### [EXERCISE]
The whole listing must be printed again without any alteration.

• • • •

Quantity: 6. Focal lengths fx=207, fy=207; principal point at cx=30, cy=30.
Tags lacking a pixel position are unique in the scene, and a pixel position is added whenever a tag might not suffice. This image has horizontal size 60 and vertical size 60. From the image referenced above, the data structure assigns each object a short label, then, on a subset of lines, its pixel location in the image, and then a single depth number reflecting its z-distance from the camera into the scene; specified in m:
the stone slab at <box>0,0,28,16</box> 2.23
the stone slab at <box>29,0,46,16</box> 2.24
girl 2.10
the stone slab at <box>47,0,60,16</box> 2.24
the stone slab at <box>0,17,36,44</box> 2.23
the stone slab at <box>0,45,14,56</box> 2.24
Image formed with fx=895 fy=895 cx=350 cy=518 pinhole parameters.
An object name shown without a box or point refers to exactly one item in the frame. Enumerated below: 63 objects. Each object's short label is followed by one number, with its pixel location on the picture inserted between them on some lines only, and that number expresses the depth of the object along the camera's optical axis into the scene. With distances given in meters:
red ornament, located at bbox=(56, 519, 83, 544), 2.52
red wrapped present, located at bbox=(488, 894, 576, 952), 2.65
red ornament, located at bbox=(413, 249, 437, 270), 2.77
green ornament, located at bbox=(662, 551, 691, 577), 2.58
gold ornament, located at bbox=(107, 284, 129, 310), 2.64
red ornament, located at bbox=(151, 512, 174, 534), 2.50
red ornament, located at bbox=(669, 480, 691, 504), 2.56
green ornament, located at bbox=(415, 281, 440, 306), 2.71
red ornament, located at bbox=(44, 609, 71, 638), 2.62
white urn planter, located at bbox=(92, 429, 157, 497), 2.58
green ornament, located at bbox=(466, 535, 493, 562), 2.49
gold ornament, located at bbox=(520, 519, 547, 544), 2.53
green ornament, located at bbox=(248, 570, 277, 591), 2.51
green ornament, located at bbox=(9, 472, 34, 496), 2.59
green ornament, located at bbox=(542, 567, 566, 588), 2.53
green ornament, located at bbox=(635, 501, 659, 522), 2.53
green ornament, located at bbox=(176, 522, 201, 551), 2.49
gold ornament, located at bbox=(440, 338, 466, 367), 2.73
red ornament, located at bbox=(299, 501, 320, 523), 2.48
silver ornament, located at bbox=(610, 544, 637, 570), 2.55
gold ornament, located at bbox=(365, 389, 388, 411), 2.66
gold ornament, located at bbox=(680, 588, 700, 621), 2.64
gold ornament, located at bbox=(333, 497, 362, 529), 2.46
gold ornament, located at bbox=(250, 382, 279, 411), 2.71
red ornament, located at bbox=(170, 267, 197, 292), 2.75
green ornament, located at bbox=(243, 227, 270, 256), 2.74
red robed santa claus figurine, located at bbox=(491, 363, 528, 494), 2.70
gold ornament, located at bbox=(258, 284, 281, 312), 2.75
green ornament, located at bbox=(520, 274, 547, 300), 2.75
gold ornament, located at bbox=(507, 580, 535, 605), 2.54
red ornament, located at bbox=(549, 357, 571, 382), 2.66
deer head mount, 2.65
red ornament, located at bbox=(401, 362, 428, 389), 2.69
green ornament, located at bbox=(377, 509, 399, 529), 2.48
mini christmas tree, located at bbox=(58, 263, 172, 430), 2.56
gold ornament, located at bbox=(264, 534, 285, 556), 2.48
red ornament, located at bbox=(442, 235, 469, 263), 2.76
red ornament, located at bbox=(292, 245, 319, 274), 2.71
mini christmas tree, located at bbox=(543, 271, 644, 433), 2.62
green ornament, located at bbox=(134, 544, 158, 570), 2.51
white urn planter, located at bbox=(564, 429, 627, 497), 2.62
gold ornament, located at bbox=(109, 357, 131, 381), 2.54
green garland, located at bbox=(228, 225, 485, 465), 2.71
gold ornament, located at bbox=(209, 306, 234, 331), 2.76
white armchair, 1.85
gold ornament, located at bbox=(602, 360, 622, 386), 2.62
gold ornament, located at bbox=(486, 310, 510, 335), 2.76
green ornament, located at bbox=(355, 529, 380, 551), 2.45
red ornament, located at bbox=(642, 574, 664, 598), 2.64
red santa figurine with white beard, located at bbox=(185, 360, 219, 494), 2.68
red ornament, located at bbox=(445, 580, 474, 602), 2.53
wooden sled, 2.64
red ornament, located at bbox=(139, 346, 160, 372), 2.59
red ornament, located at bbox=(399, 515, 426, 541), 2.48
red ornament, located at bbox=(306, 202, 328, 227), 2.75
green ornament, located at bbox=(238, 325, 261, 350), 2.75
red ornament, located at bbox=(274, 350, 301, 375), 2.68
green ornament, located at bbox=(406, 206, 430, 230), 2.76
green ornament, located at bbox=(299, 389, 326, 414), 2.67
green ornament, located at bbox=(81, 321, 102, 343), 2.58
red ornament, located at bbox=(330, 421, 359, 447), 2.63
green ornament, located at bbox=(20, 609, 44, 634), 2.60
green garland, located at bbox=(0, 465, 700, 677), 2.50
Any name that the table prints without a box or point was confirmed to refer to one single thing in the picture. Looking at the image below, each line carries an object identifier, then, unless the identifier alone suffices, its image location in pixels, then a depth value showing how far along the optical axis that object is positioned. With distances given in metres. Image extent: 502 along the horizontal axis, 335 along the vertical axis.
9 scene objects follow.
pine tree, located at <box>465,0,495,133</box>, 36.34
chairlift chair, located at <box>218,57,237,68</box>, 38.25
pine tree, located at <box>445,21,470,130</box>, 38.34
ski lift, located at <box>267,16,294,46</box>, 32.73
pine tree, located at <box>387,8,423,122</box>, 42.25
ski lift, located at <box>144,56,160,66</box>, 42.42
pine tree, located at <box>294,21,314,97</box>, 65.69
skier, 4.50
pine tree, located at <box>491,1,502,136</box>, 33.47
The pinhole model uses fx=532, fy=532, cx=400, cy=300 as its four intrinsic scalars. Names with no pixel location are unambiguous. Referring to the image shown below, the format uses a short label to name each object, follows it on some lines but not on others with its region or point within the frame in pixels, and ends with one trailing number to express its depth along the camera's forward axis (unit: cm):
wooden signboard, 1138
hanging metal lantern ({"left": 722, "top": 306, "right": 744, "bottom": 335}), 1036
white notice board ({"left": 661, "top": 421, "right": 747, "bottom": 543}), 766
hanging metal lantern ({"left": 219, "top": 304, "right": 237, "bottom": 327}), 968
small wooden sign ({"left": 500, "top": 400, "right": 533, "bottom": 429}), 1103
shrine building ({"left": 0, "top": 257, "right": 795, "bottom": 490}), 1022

• • • •

### [REPLY]
Quantity: 6. Focal lengths fx=207, fy=207; principal point at cx=30, cy=30.
Tags lacking a pixel position are unique in the scene, and a pixel position is added whenever a tag might not suffice. This image has horizontal size 60 and vertical size 60. From the image referenced above, the data structure assigns each object a short label, then, on a subset of lines, its pixel location in the image, and then a single depth number reflecting its z-distance from the camera into the scene; specified in m:
the stone slab at <box>0,0,28,16</box> 2.23
the stone slab at <box>29,0,46,16</box> 2.24
girl 2.10
the stone slab at <box>47,0,60,16</box> 2.24
the stone slab at <box>0,17,36,44</box> 2.23
the stone slab at <box>0,45,14,56</box> 2.24
Image formed with fx=895 fy=895 cx=350 cy=518 pinhole parameters.
An object name shown without a box or point refers to exactly one item in the frame. Enumerated below: 63 objects. Each object's short label is followed by one number, with its pixel location on the picture inserted between them on some lines only, and that number expresses the depth of the object along the camera's optical axis into the scene. With distances given in meters:
red ornament, located at bbox=(56, 519, 83, 544), 2.52
red wrapped present, located at bbox=(488, 894, 576, 952), 2.65
red ornament, located at bbox=(413, 249, 437, 270), 2.77
green ornament, located at bbox=(662, 551, 691, 577), 2.58
gold ornament, located at bbox=(107, 284, 129, 310), 2.64
red ornament, located at bbox=(151, 512, 174, 534), 2.50
red ornament, located at bbox=(669, 480, 691, 504), 2.56
green ornament, located at bbox=(415, 281, 440, 306), 2.71
red ornament, located at bbox=(44, 609, 71, 638), 2.62
white urn planter, located at bbox=(92, 429, 157, 497), 2.58
green ornament, located at bbox=(466, 535, 493, 562), 2.49
gold ornament, located at bbox=(520, 519, 547, 544), 2.53
green ornament, located at bbox=(248, 570, 277, 591), 2.51
green ornament, located at bbox=(9, 472, 34, 496), 2.59
green ornament, located at bbox=(542, 567, 566, 588), 2.53
green ornament, located at bbox=(635, 501, 659, 522), 2.53
green ornament, located at bbox=(176, 522, 201, 551), 2.49
gold ornament, located at bbox=(440, 338, 466, 367), 2.73
red ornament, located at bbox=(299, 501, 320, 523), 2.48
silver ornament, located at bbox=(610, 544, 637, 570), 2.55
gold ornament, located at bbox=(365, 389, 388, 411), 2.66
gold ornament, located at bbox=(680, 588, 700, 621), 2.64
gold ornament, located at bbox=(333, 497, 362, 529), 2.46
gold ornament, located at bbox=(250, 382, 279, 411), 2.71
red ornament, located at bbox=(170, 267, 197, 292), 2.75
green ornament, located at bbox=(243, 227, 270, 256), 2.74
red robed santa claus figurine, located at bbox=(491, 363, 528, 494), 2.70
gold ornament, located at bbox=(258, 284, 281, 312), 2.75
green ornament, located at bbox=(520, 274, 547, 300), 2.75
gold ornament, located at bbox=(507, 580, 535, 605), 2.54
red ornament, located at bbox=(549, 357, 571, 382), 2.66
deer head mount, 2.65
red ornament, located at bbox=(401, 362, 428, 389), 2.69
green ornament, located at bbox=(377, 509, 399, 529), 2.48
mini christmas tree, located at bbox=(58, 263, 172, 430), 2.56
gold ornament, located at bbox=(264, 534, 285, 556), 2.48
red ornament, located at bbox=(442, 235, 469, 263), 2.76
red ornament, located at bbox=(292, 245, 319, 274), 2.71
mini christmas tree, located at bbox=(543, 271, 644, 433), 2.62
green ornament, located at bbox=(134, 544, 158, 570), 2.51
white urn planter, located at bbox=(564, 429, 627, 497), 2.62
gold ornament, located at bbox=(109, 357, 131, 381), 2.54
green garland, located at bbox=(228, 225, 485, 465), 2.71
gold ornament, located at bbox=(209, 306, 234, 331), 2.76
white armchair, 1.85
gold ornament, located at bbox=(602, 360, 622, 386), 2.62
gold ornament, located at bbox=(486, 310, 510, 335), 2.76
green ornament, located at bbox=(355, 529, 380, 551), 2.45
red ornament, located at bbox=(642, 574, 664, 598), 2.64
red santa figurine with white beard, located at bbox=(185, 360, 219, 494), 2.68
red ornament, located at bbox=(445, 580, 474, 602), 2.53
wooden sled, 2.64
red ornament, located at bbox=(139, 346, 160, 372), 2.59
red ornament, located at bbox=(399, 515, 426, 541), 2.48
red ornament, located at bbox=(306, 202, 328, 227), 2.75
green ornament, located at bbox=(238, 325, 261, 350), 2.75
red ornament, located at bbox=(274, 350, 301, 375), 2.68
green ornament, located at bbox=(406, 206, 430, 230), 2.76
green ornament, located at bbox=(299, 389, 326, 414), 2.67
green ornament, located at bbox=(81, 321, 102, 343), 2.58
red ornament, located at bbox=(330, 421, 359, 447), 2.63
green ornament, located at bbox=(20, 609, 44, 634), 2.60
green garland, located at bbox=(0, 465, 700, 677), 2.50
Any name that the table prints without a box or point was confirmed to refer to one single thing in the picture. Looking at the image below, each line carries an object identifier, then, unless the identifier alone suffices, its image location in pixels, then a depth value showing how far along the optical axis that object is positioned. With distances given in metres. Image extent: 502 along the horizontal axis, 335 along the vertical axis.
9 scene objects follow.
pine tree, located at <box>465,0,495,133</box>, 36.34
chairlift chair, located at <box>218,57,237,68</box>, 38.25
pine tree, located at <box>445,21,470,130</box>, 38.34
ski lift, located at <box>267,16,294,46</box>, 32.73
pine tree, located at <box>387,8,423,122</box>, 42.25
ski lift, located at <box>144,56,160,66</box>, 42.42
pine tree, located at <box>294,21,314,97</box>, 65.69
skier, 4.50
pine tree, located at <box>491,1,502,136</box>, 33.47
The pinhole model uses fx=532, fy=532, cx=400, cy=300 as its four intrinsic scalars. Names with no pixel location are unambiguous. Referring to the image shown below, the format uses a short label to name each object, follows it on some lines but not on others with its region or point within the frame in pixels, and ends with one trailing number to express its depth along the camera's forward axis (unit: cm):
wooden signboard, 1138
hanging metal lantern ({"left": 722, "top": 306, "right": 744, "bottom": 335}), 1036
white notice board ({"left": 661, "top": 421, "right": 747, "bottom": 543}), 766
hanging metal lantern ({"left": 219, "top": 304, "right": 237, "bottom": 327}), 968
small wooden sign ({"left": 500, "top": 400, "right": 533, "bottom": 429}), 1103
shrine building ({"left": 0, "top": 257, "right": 795, "bottom": 490}), 1022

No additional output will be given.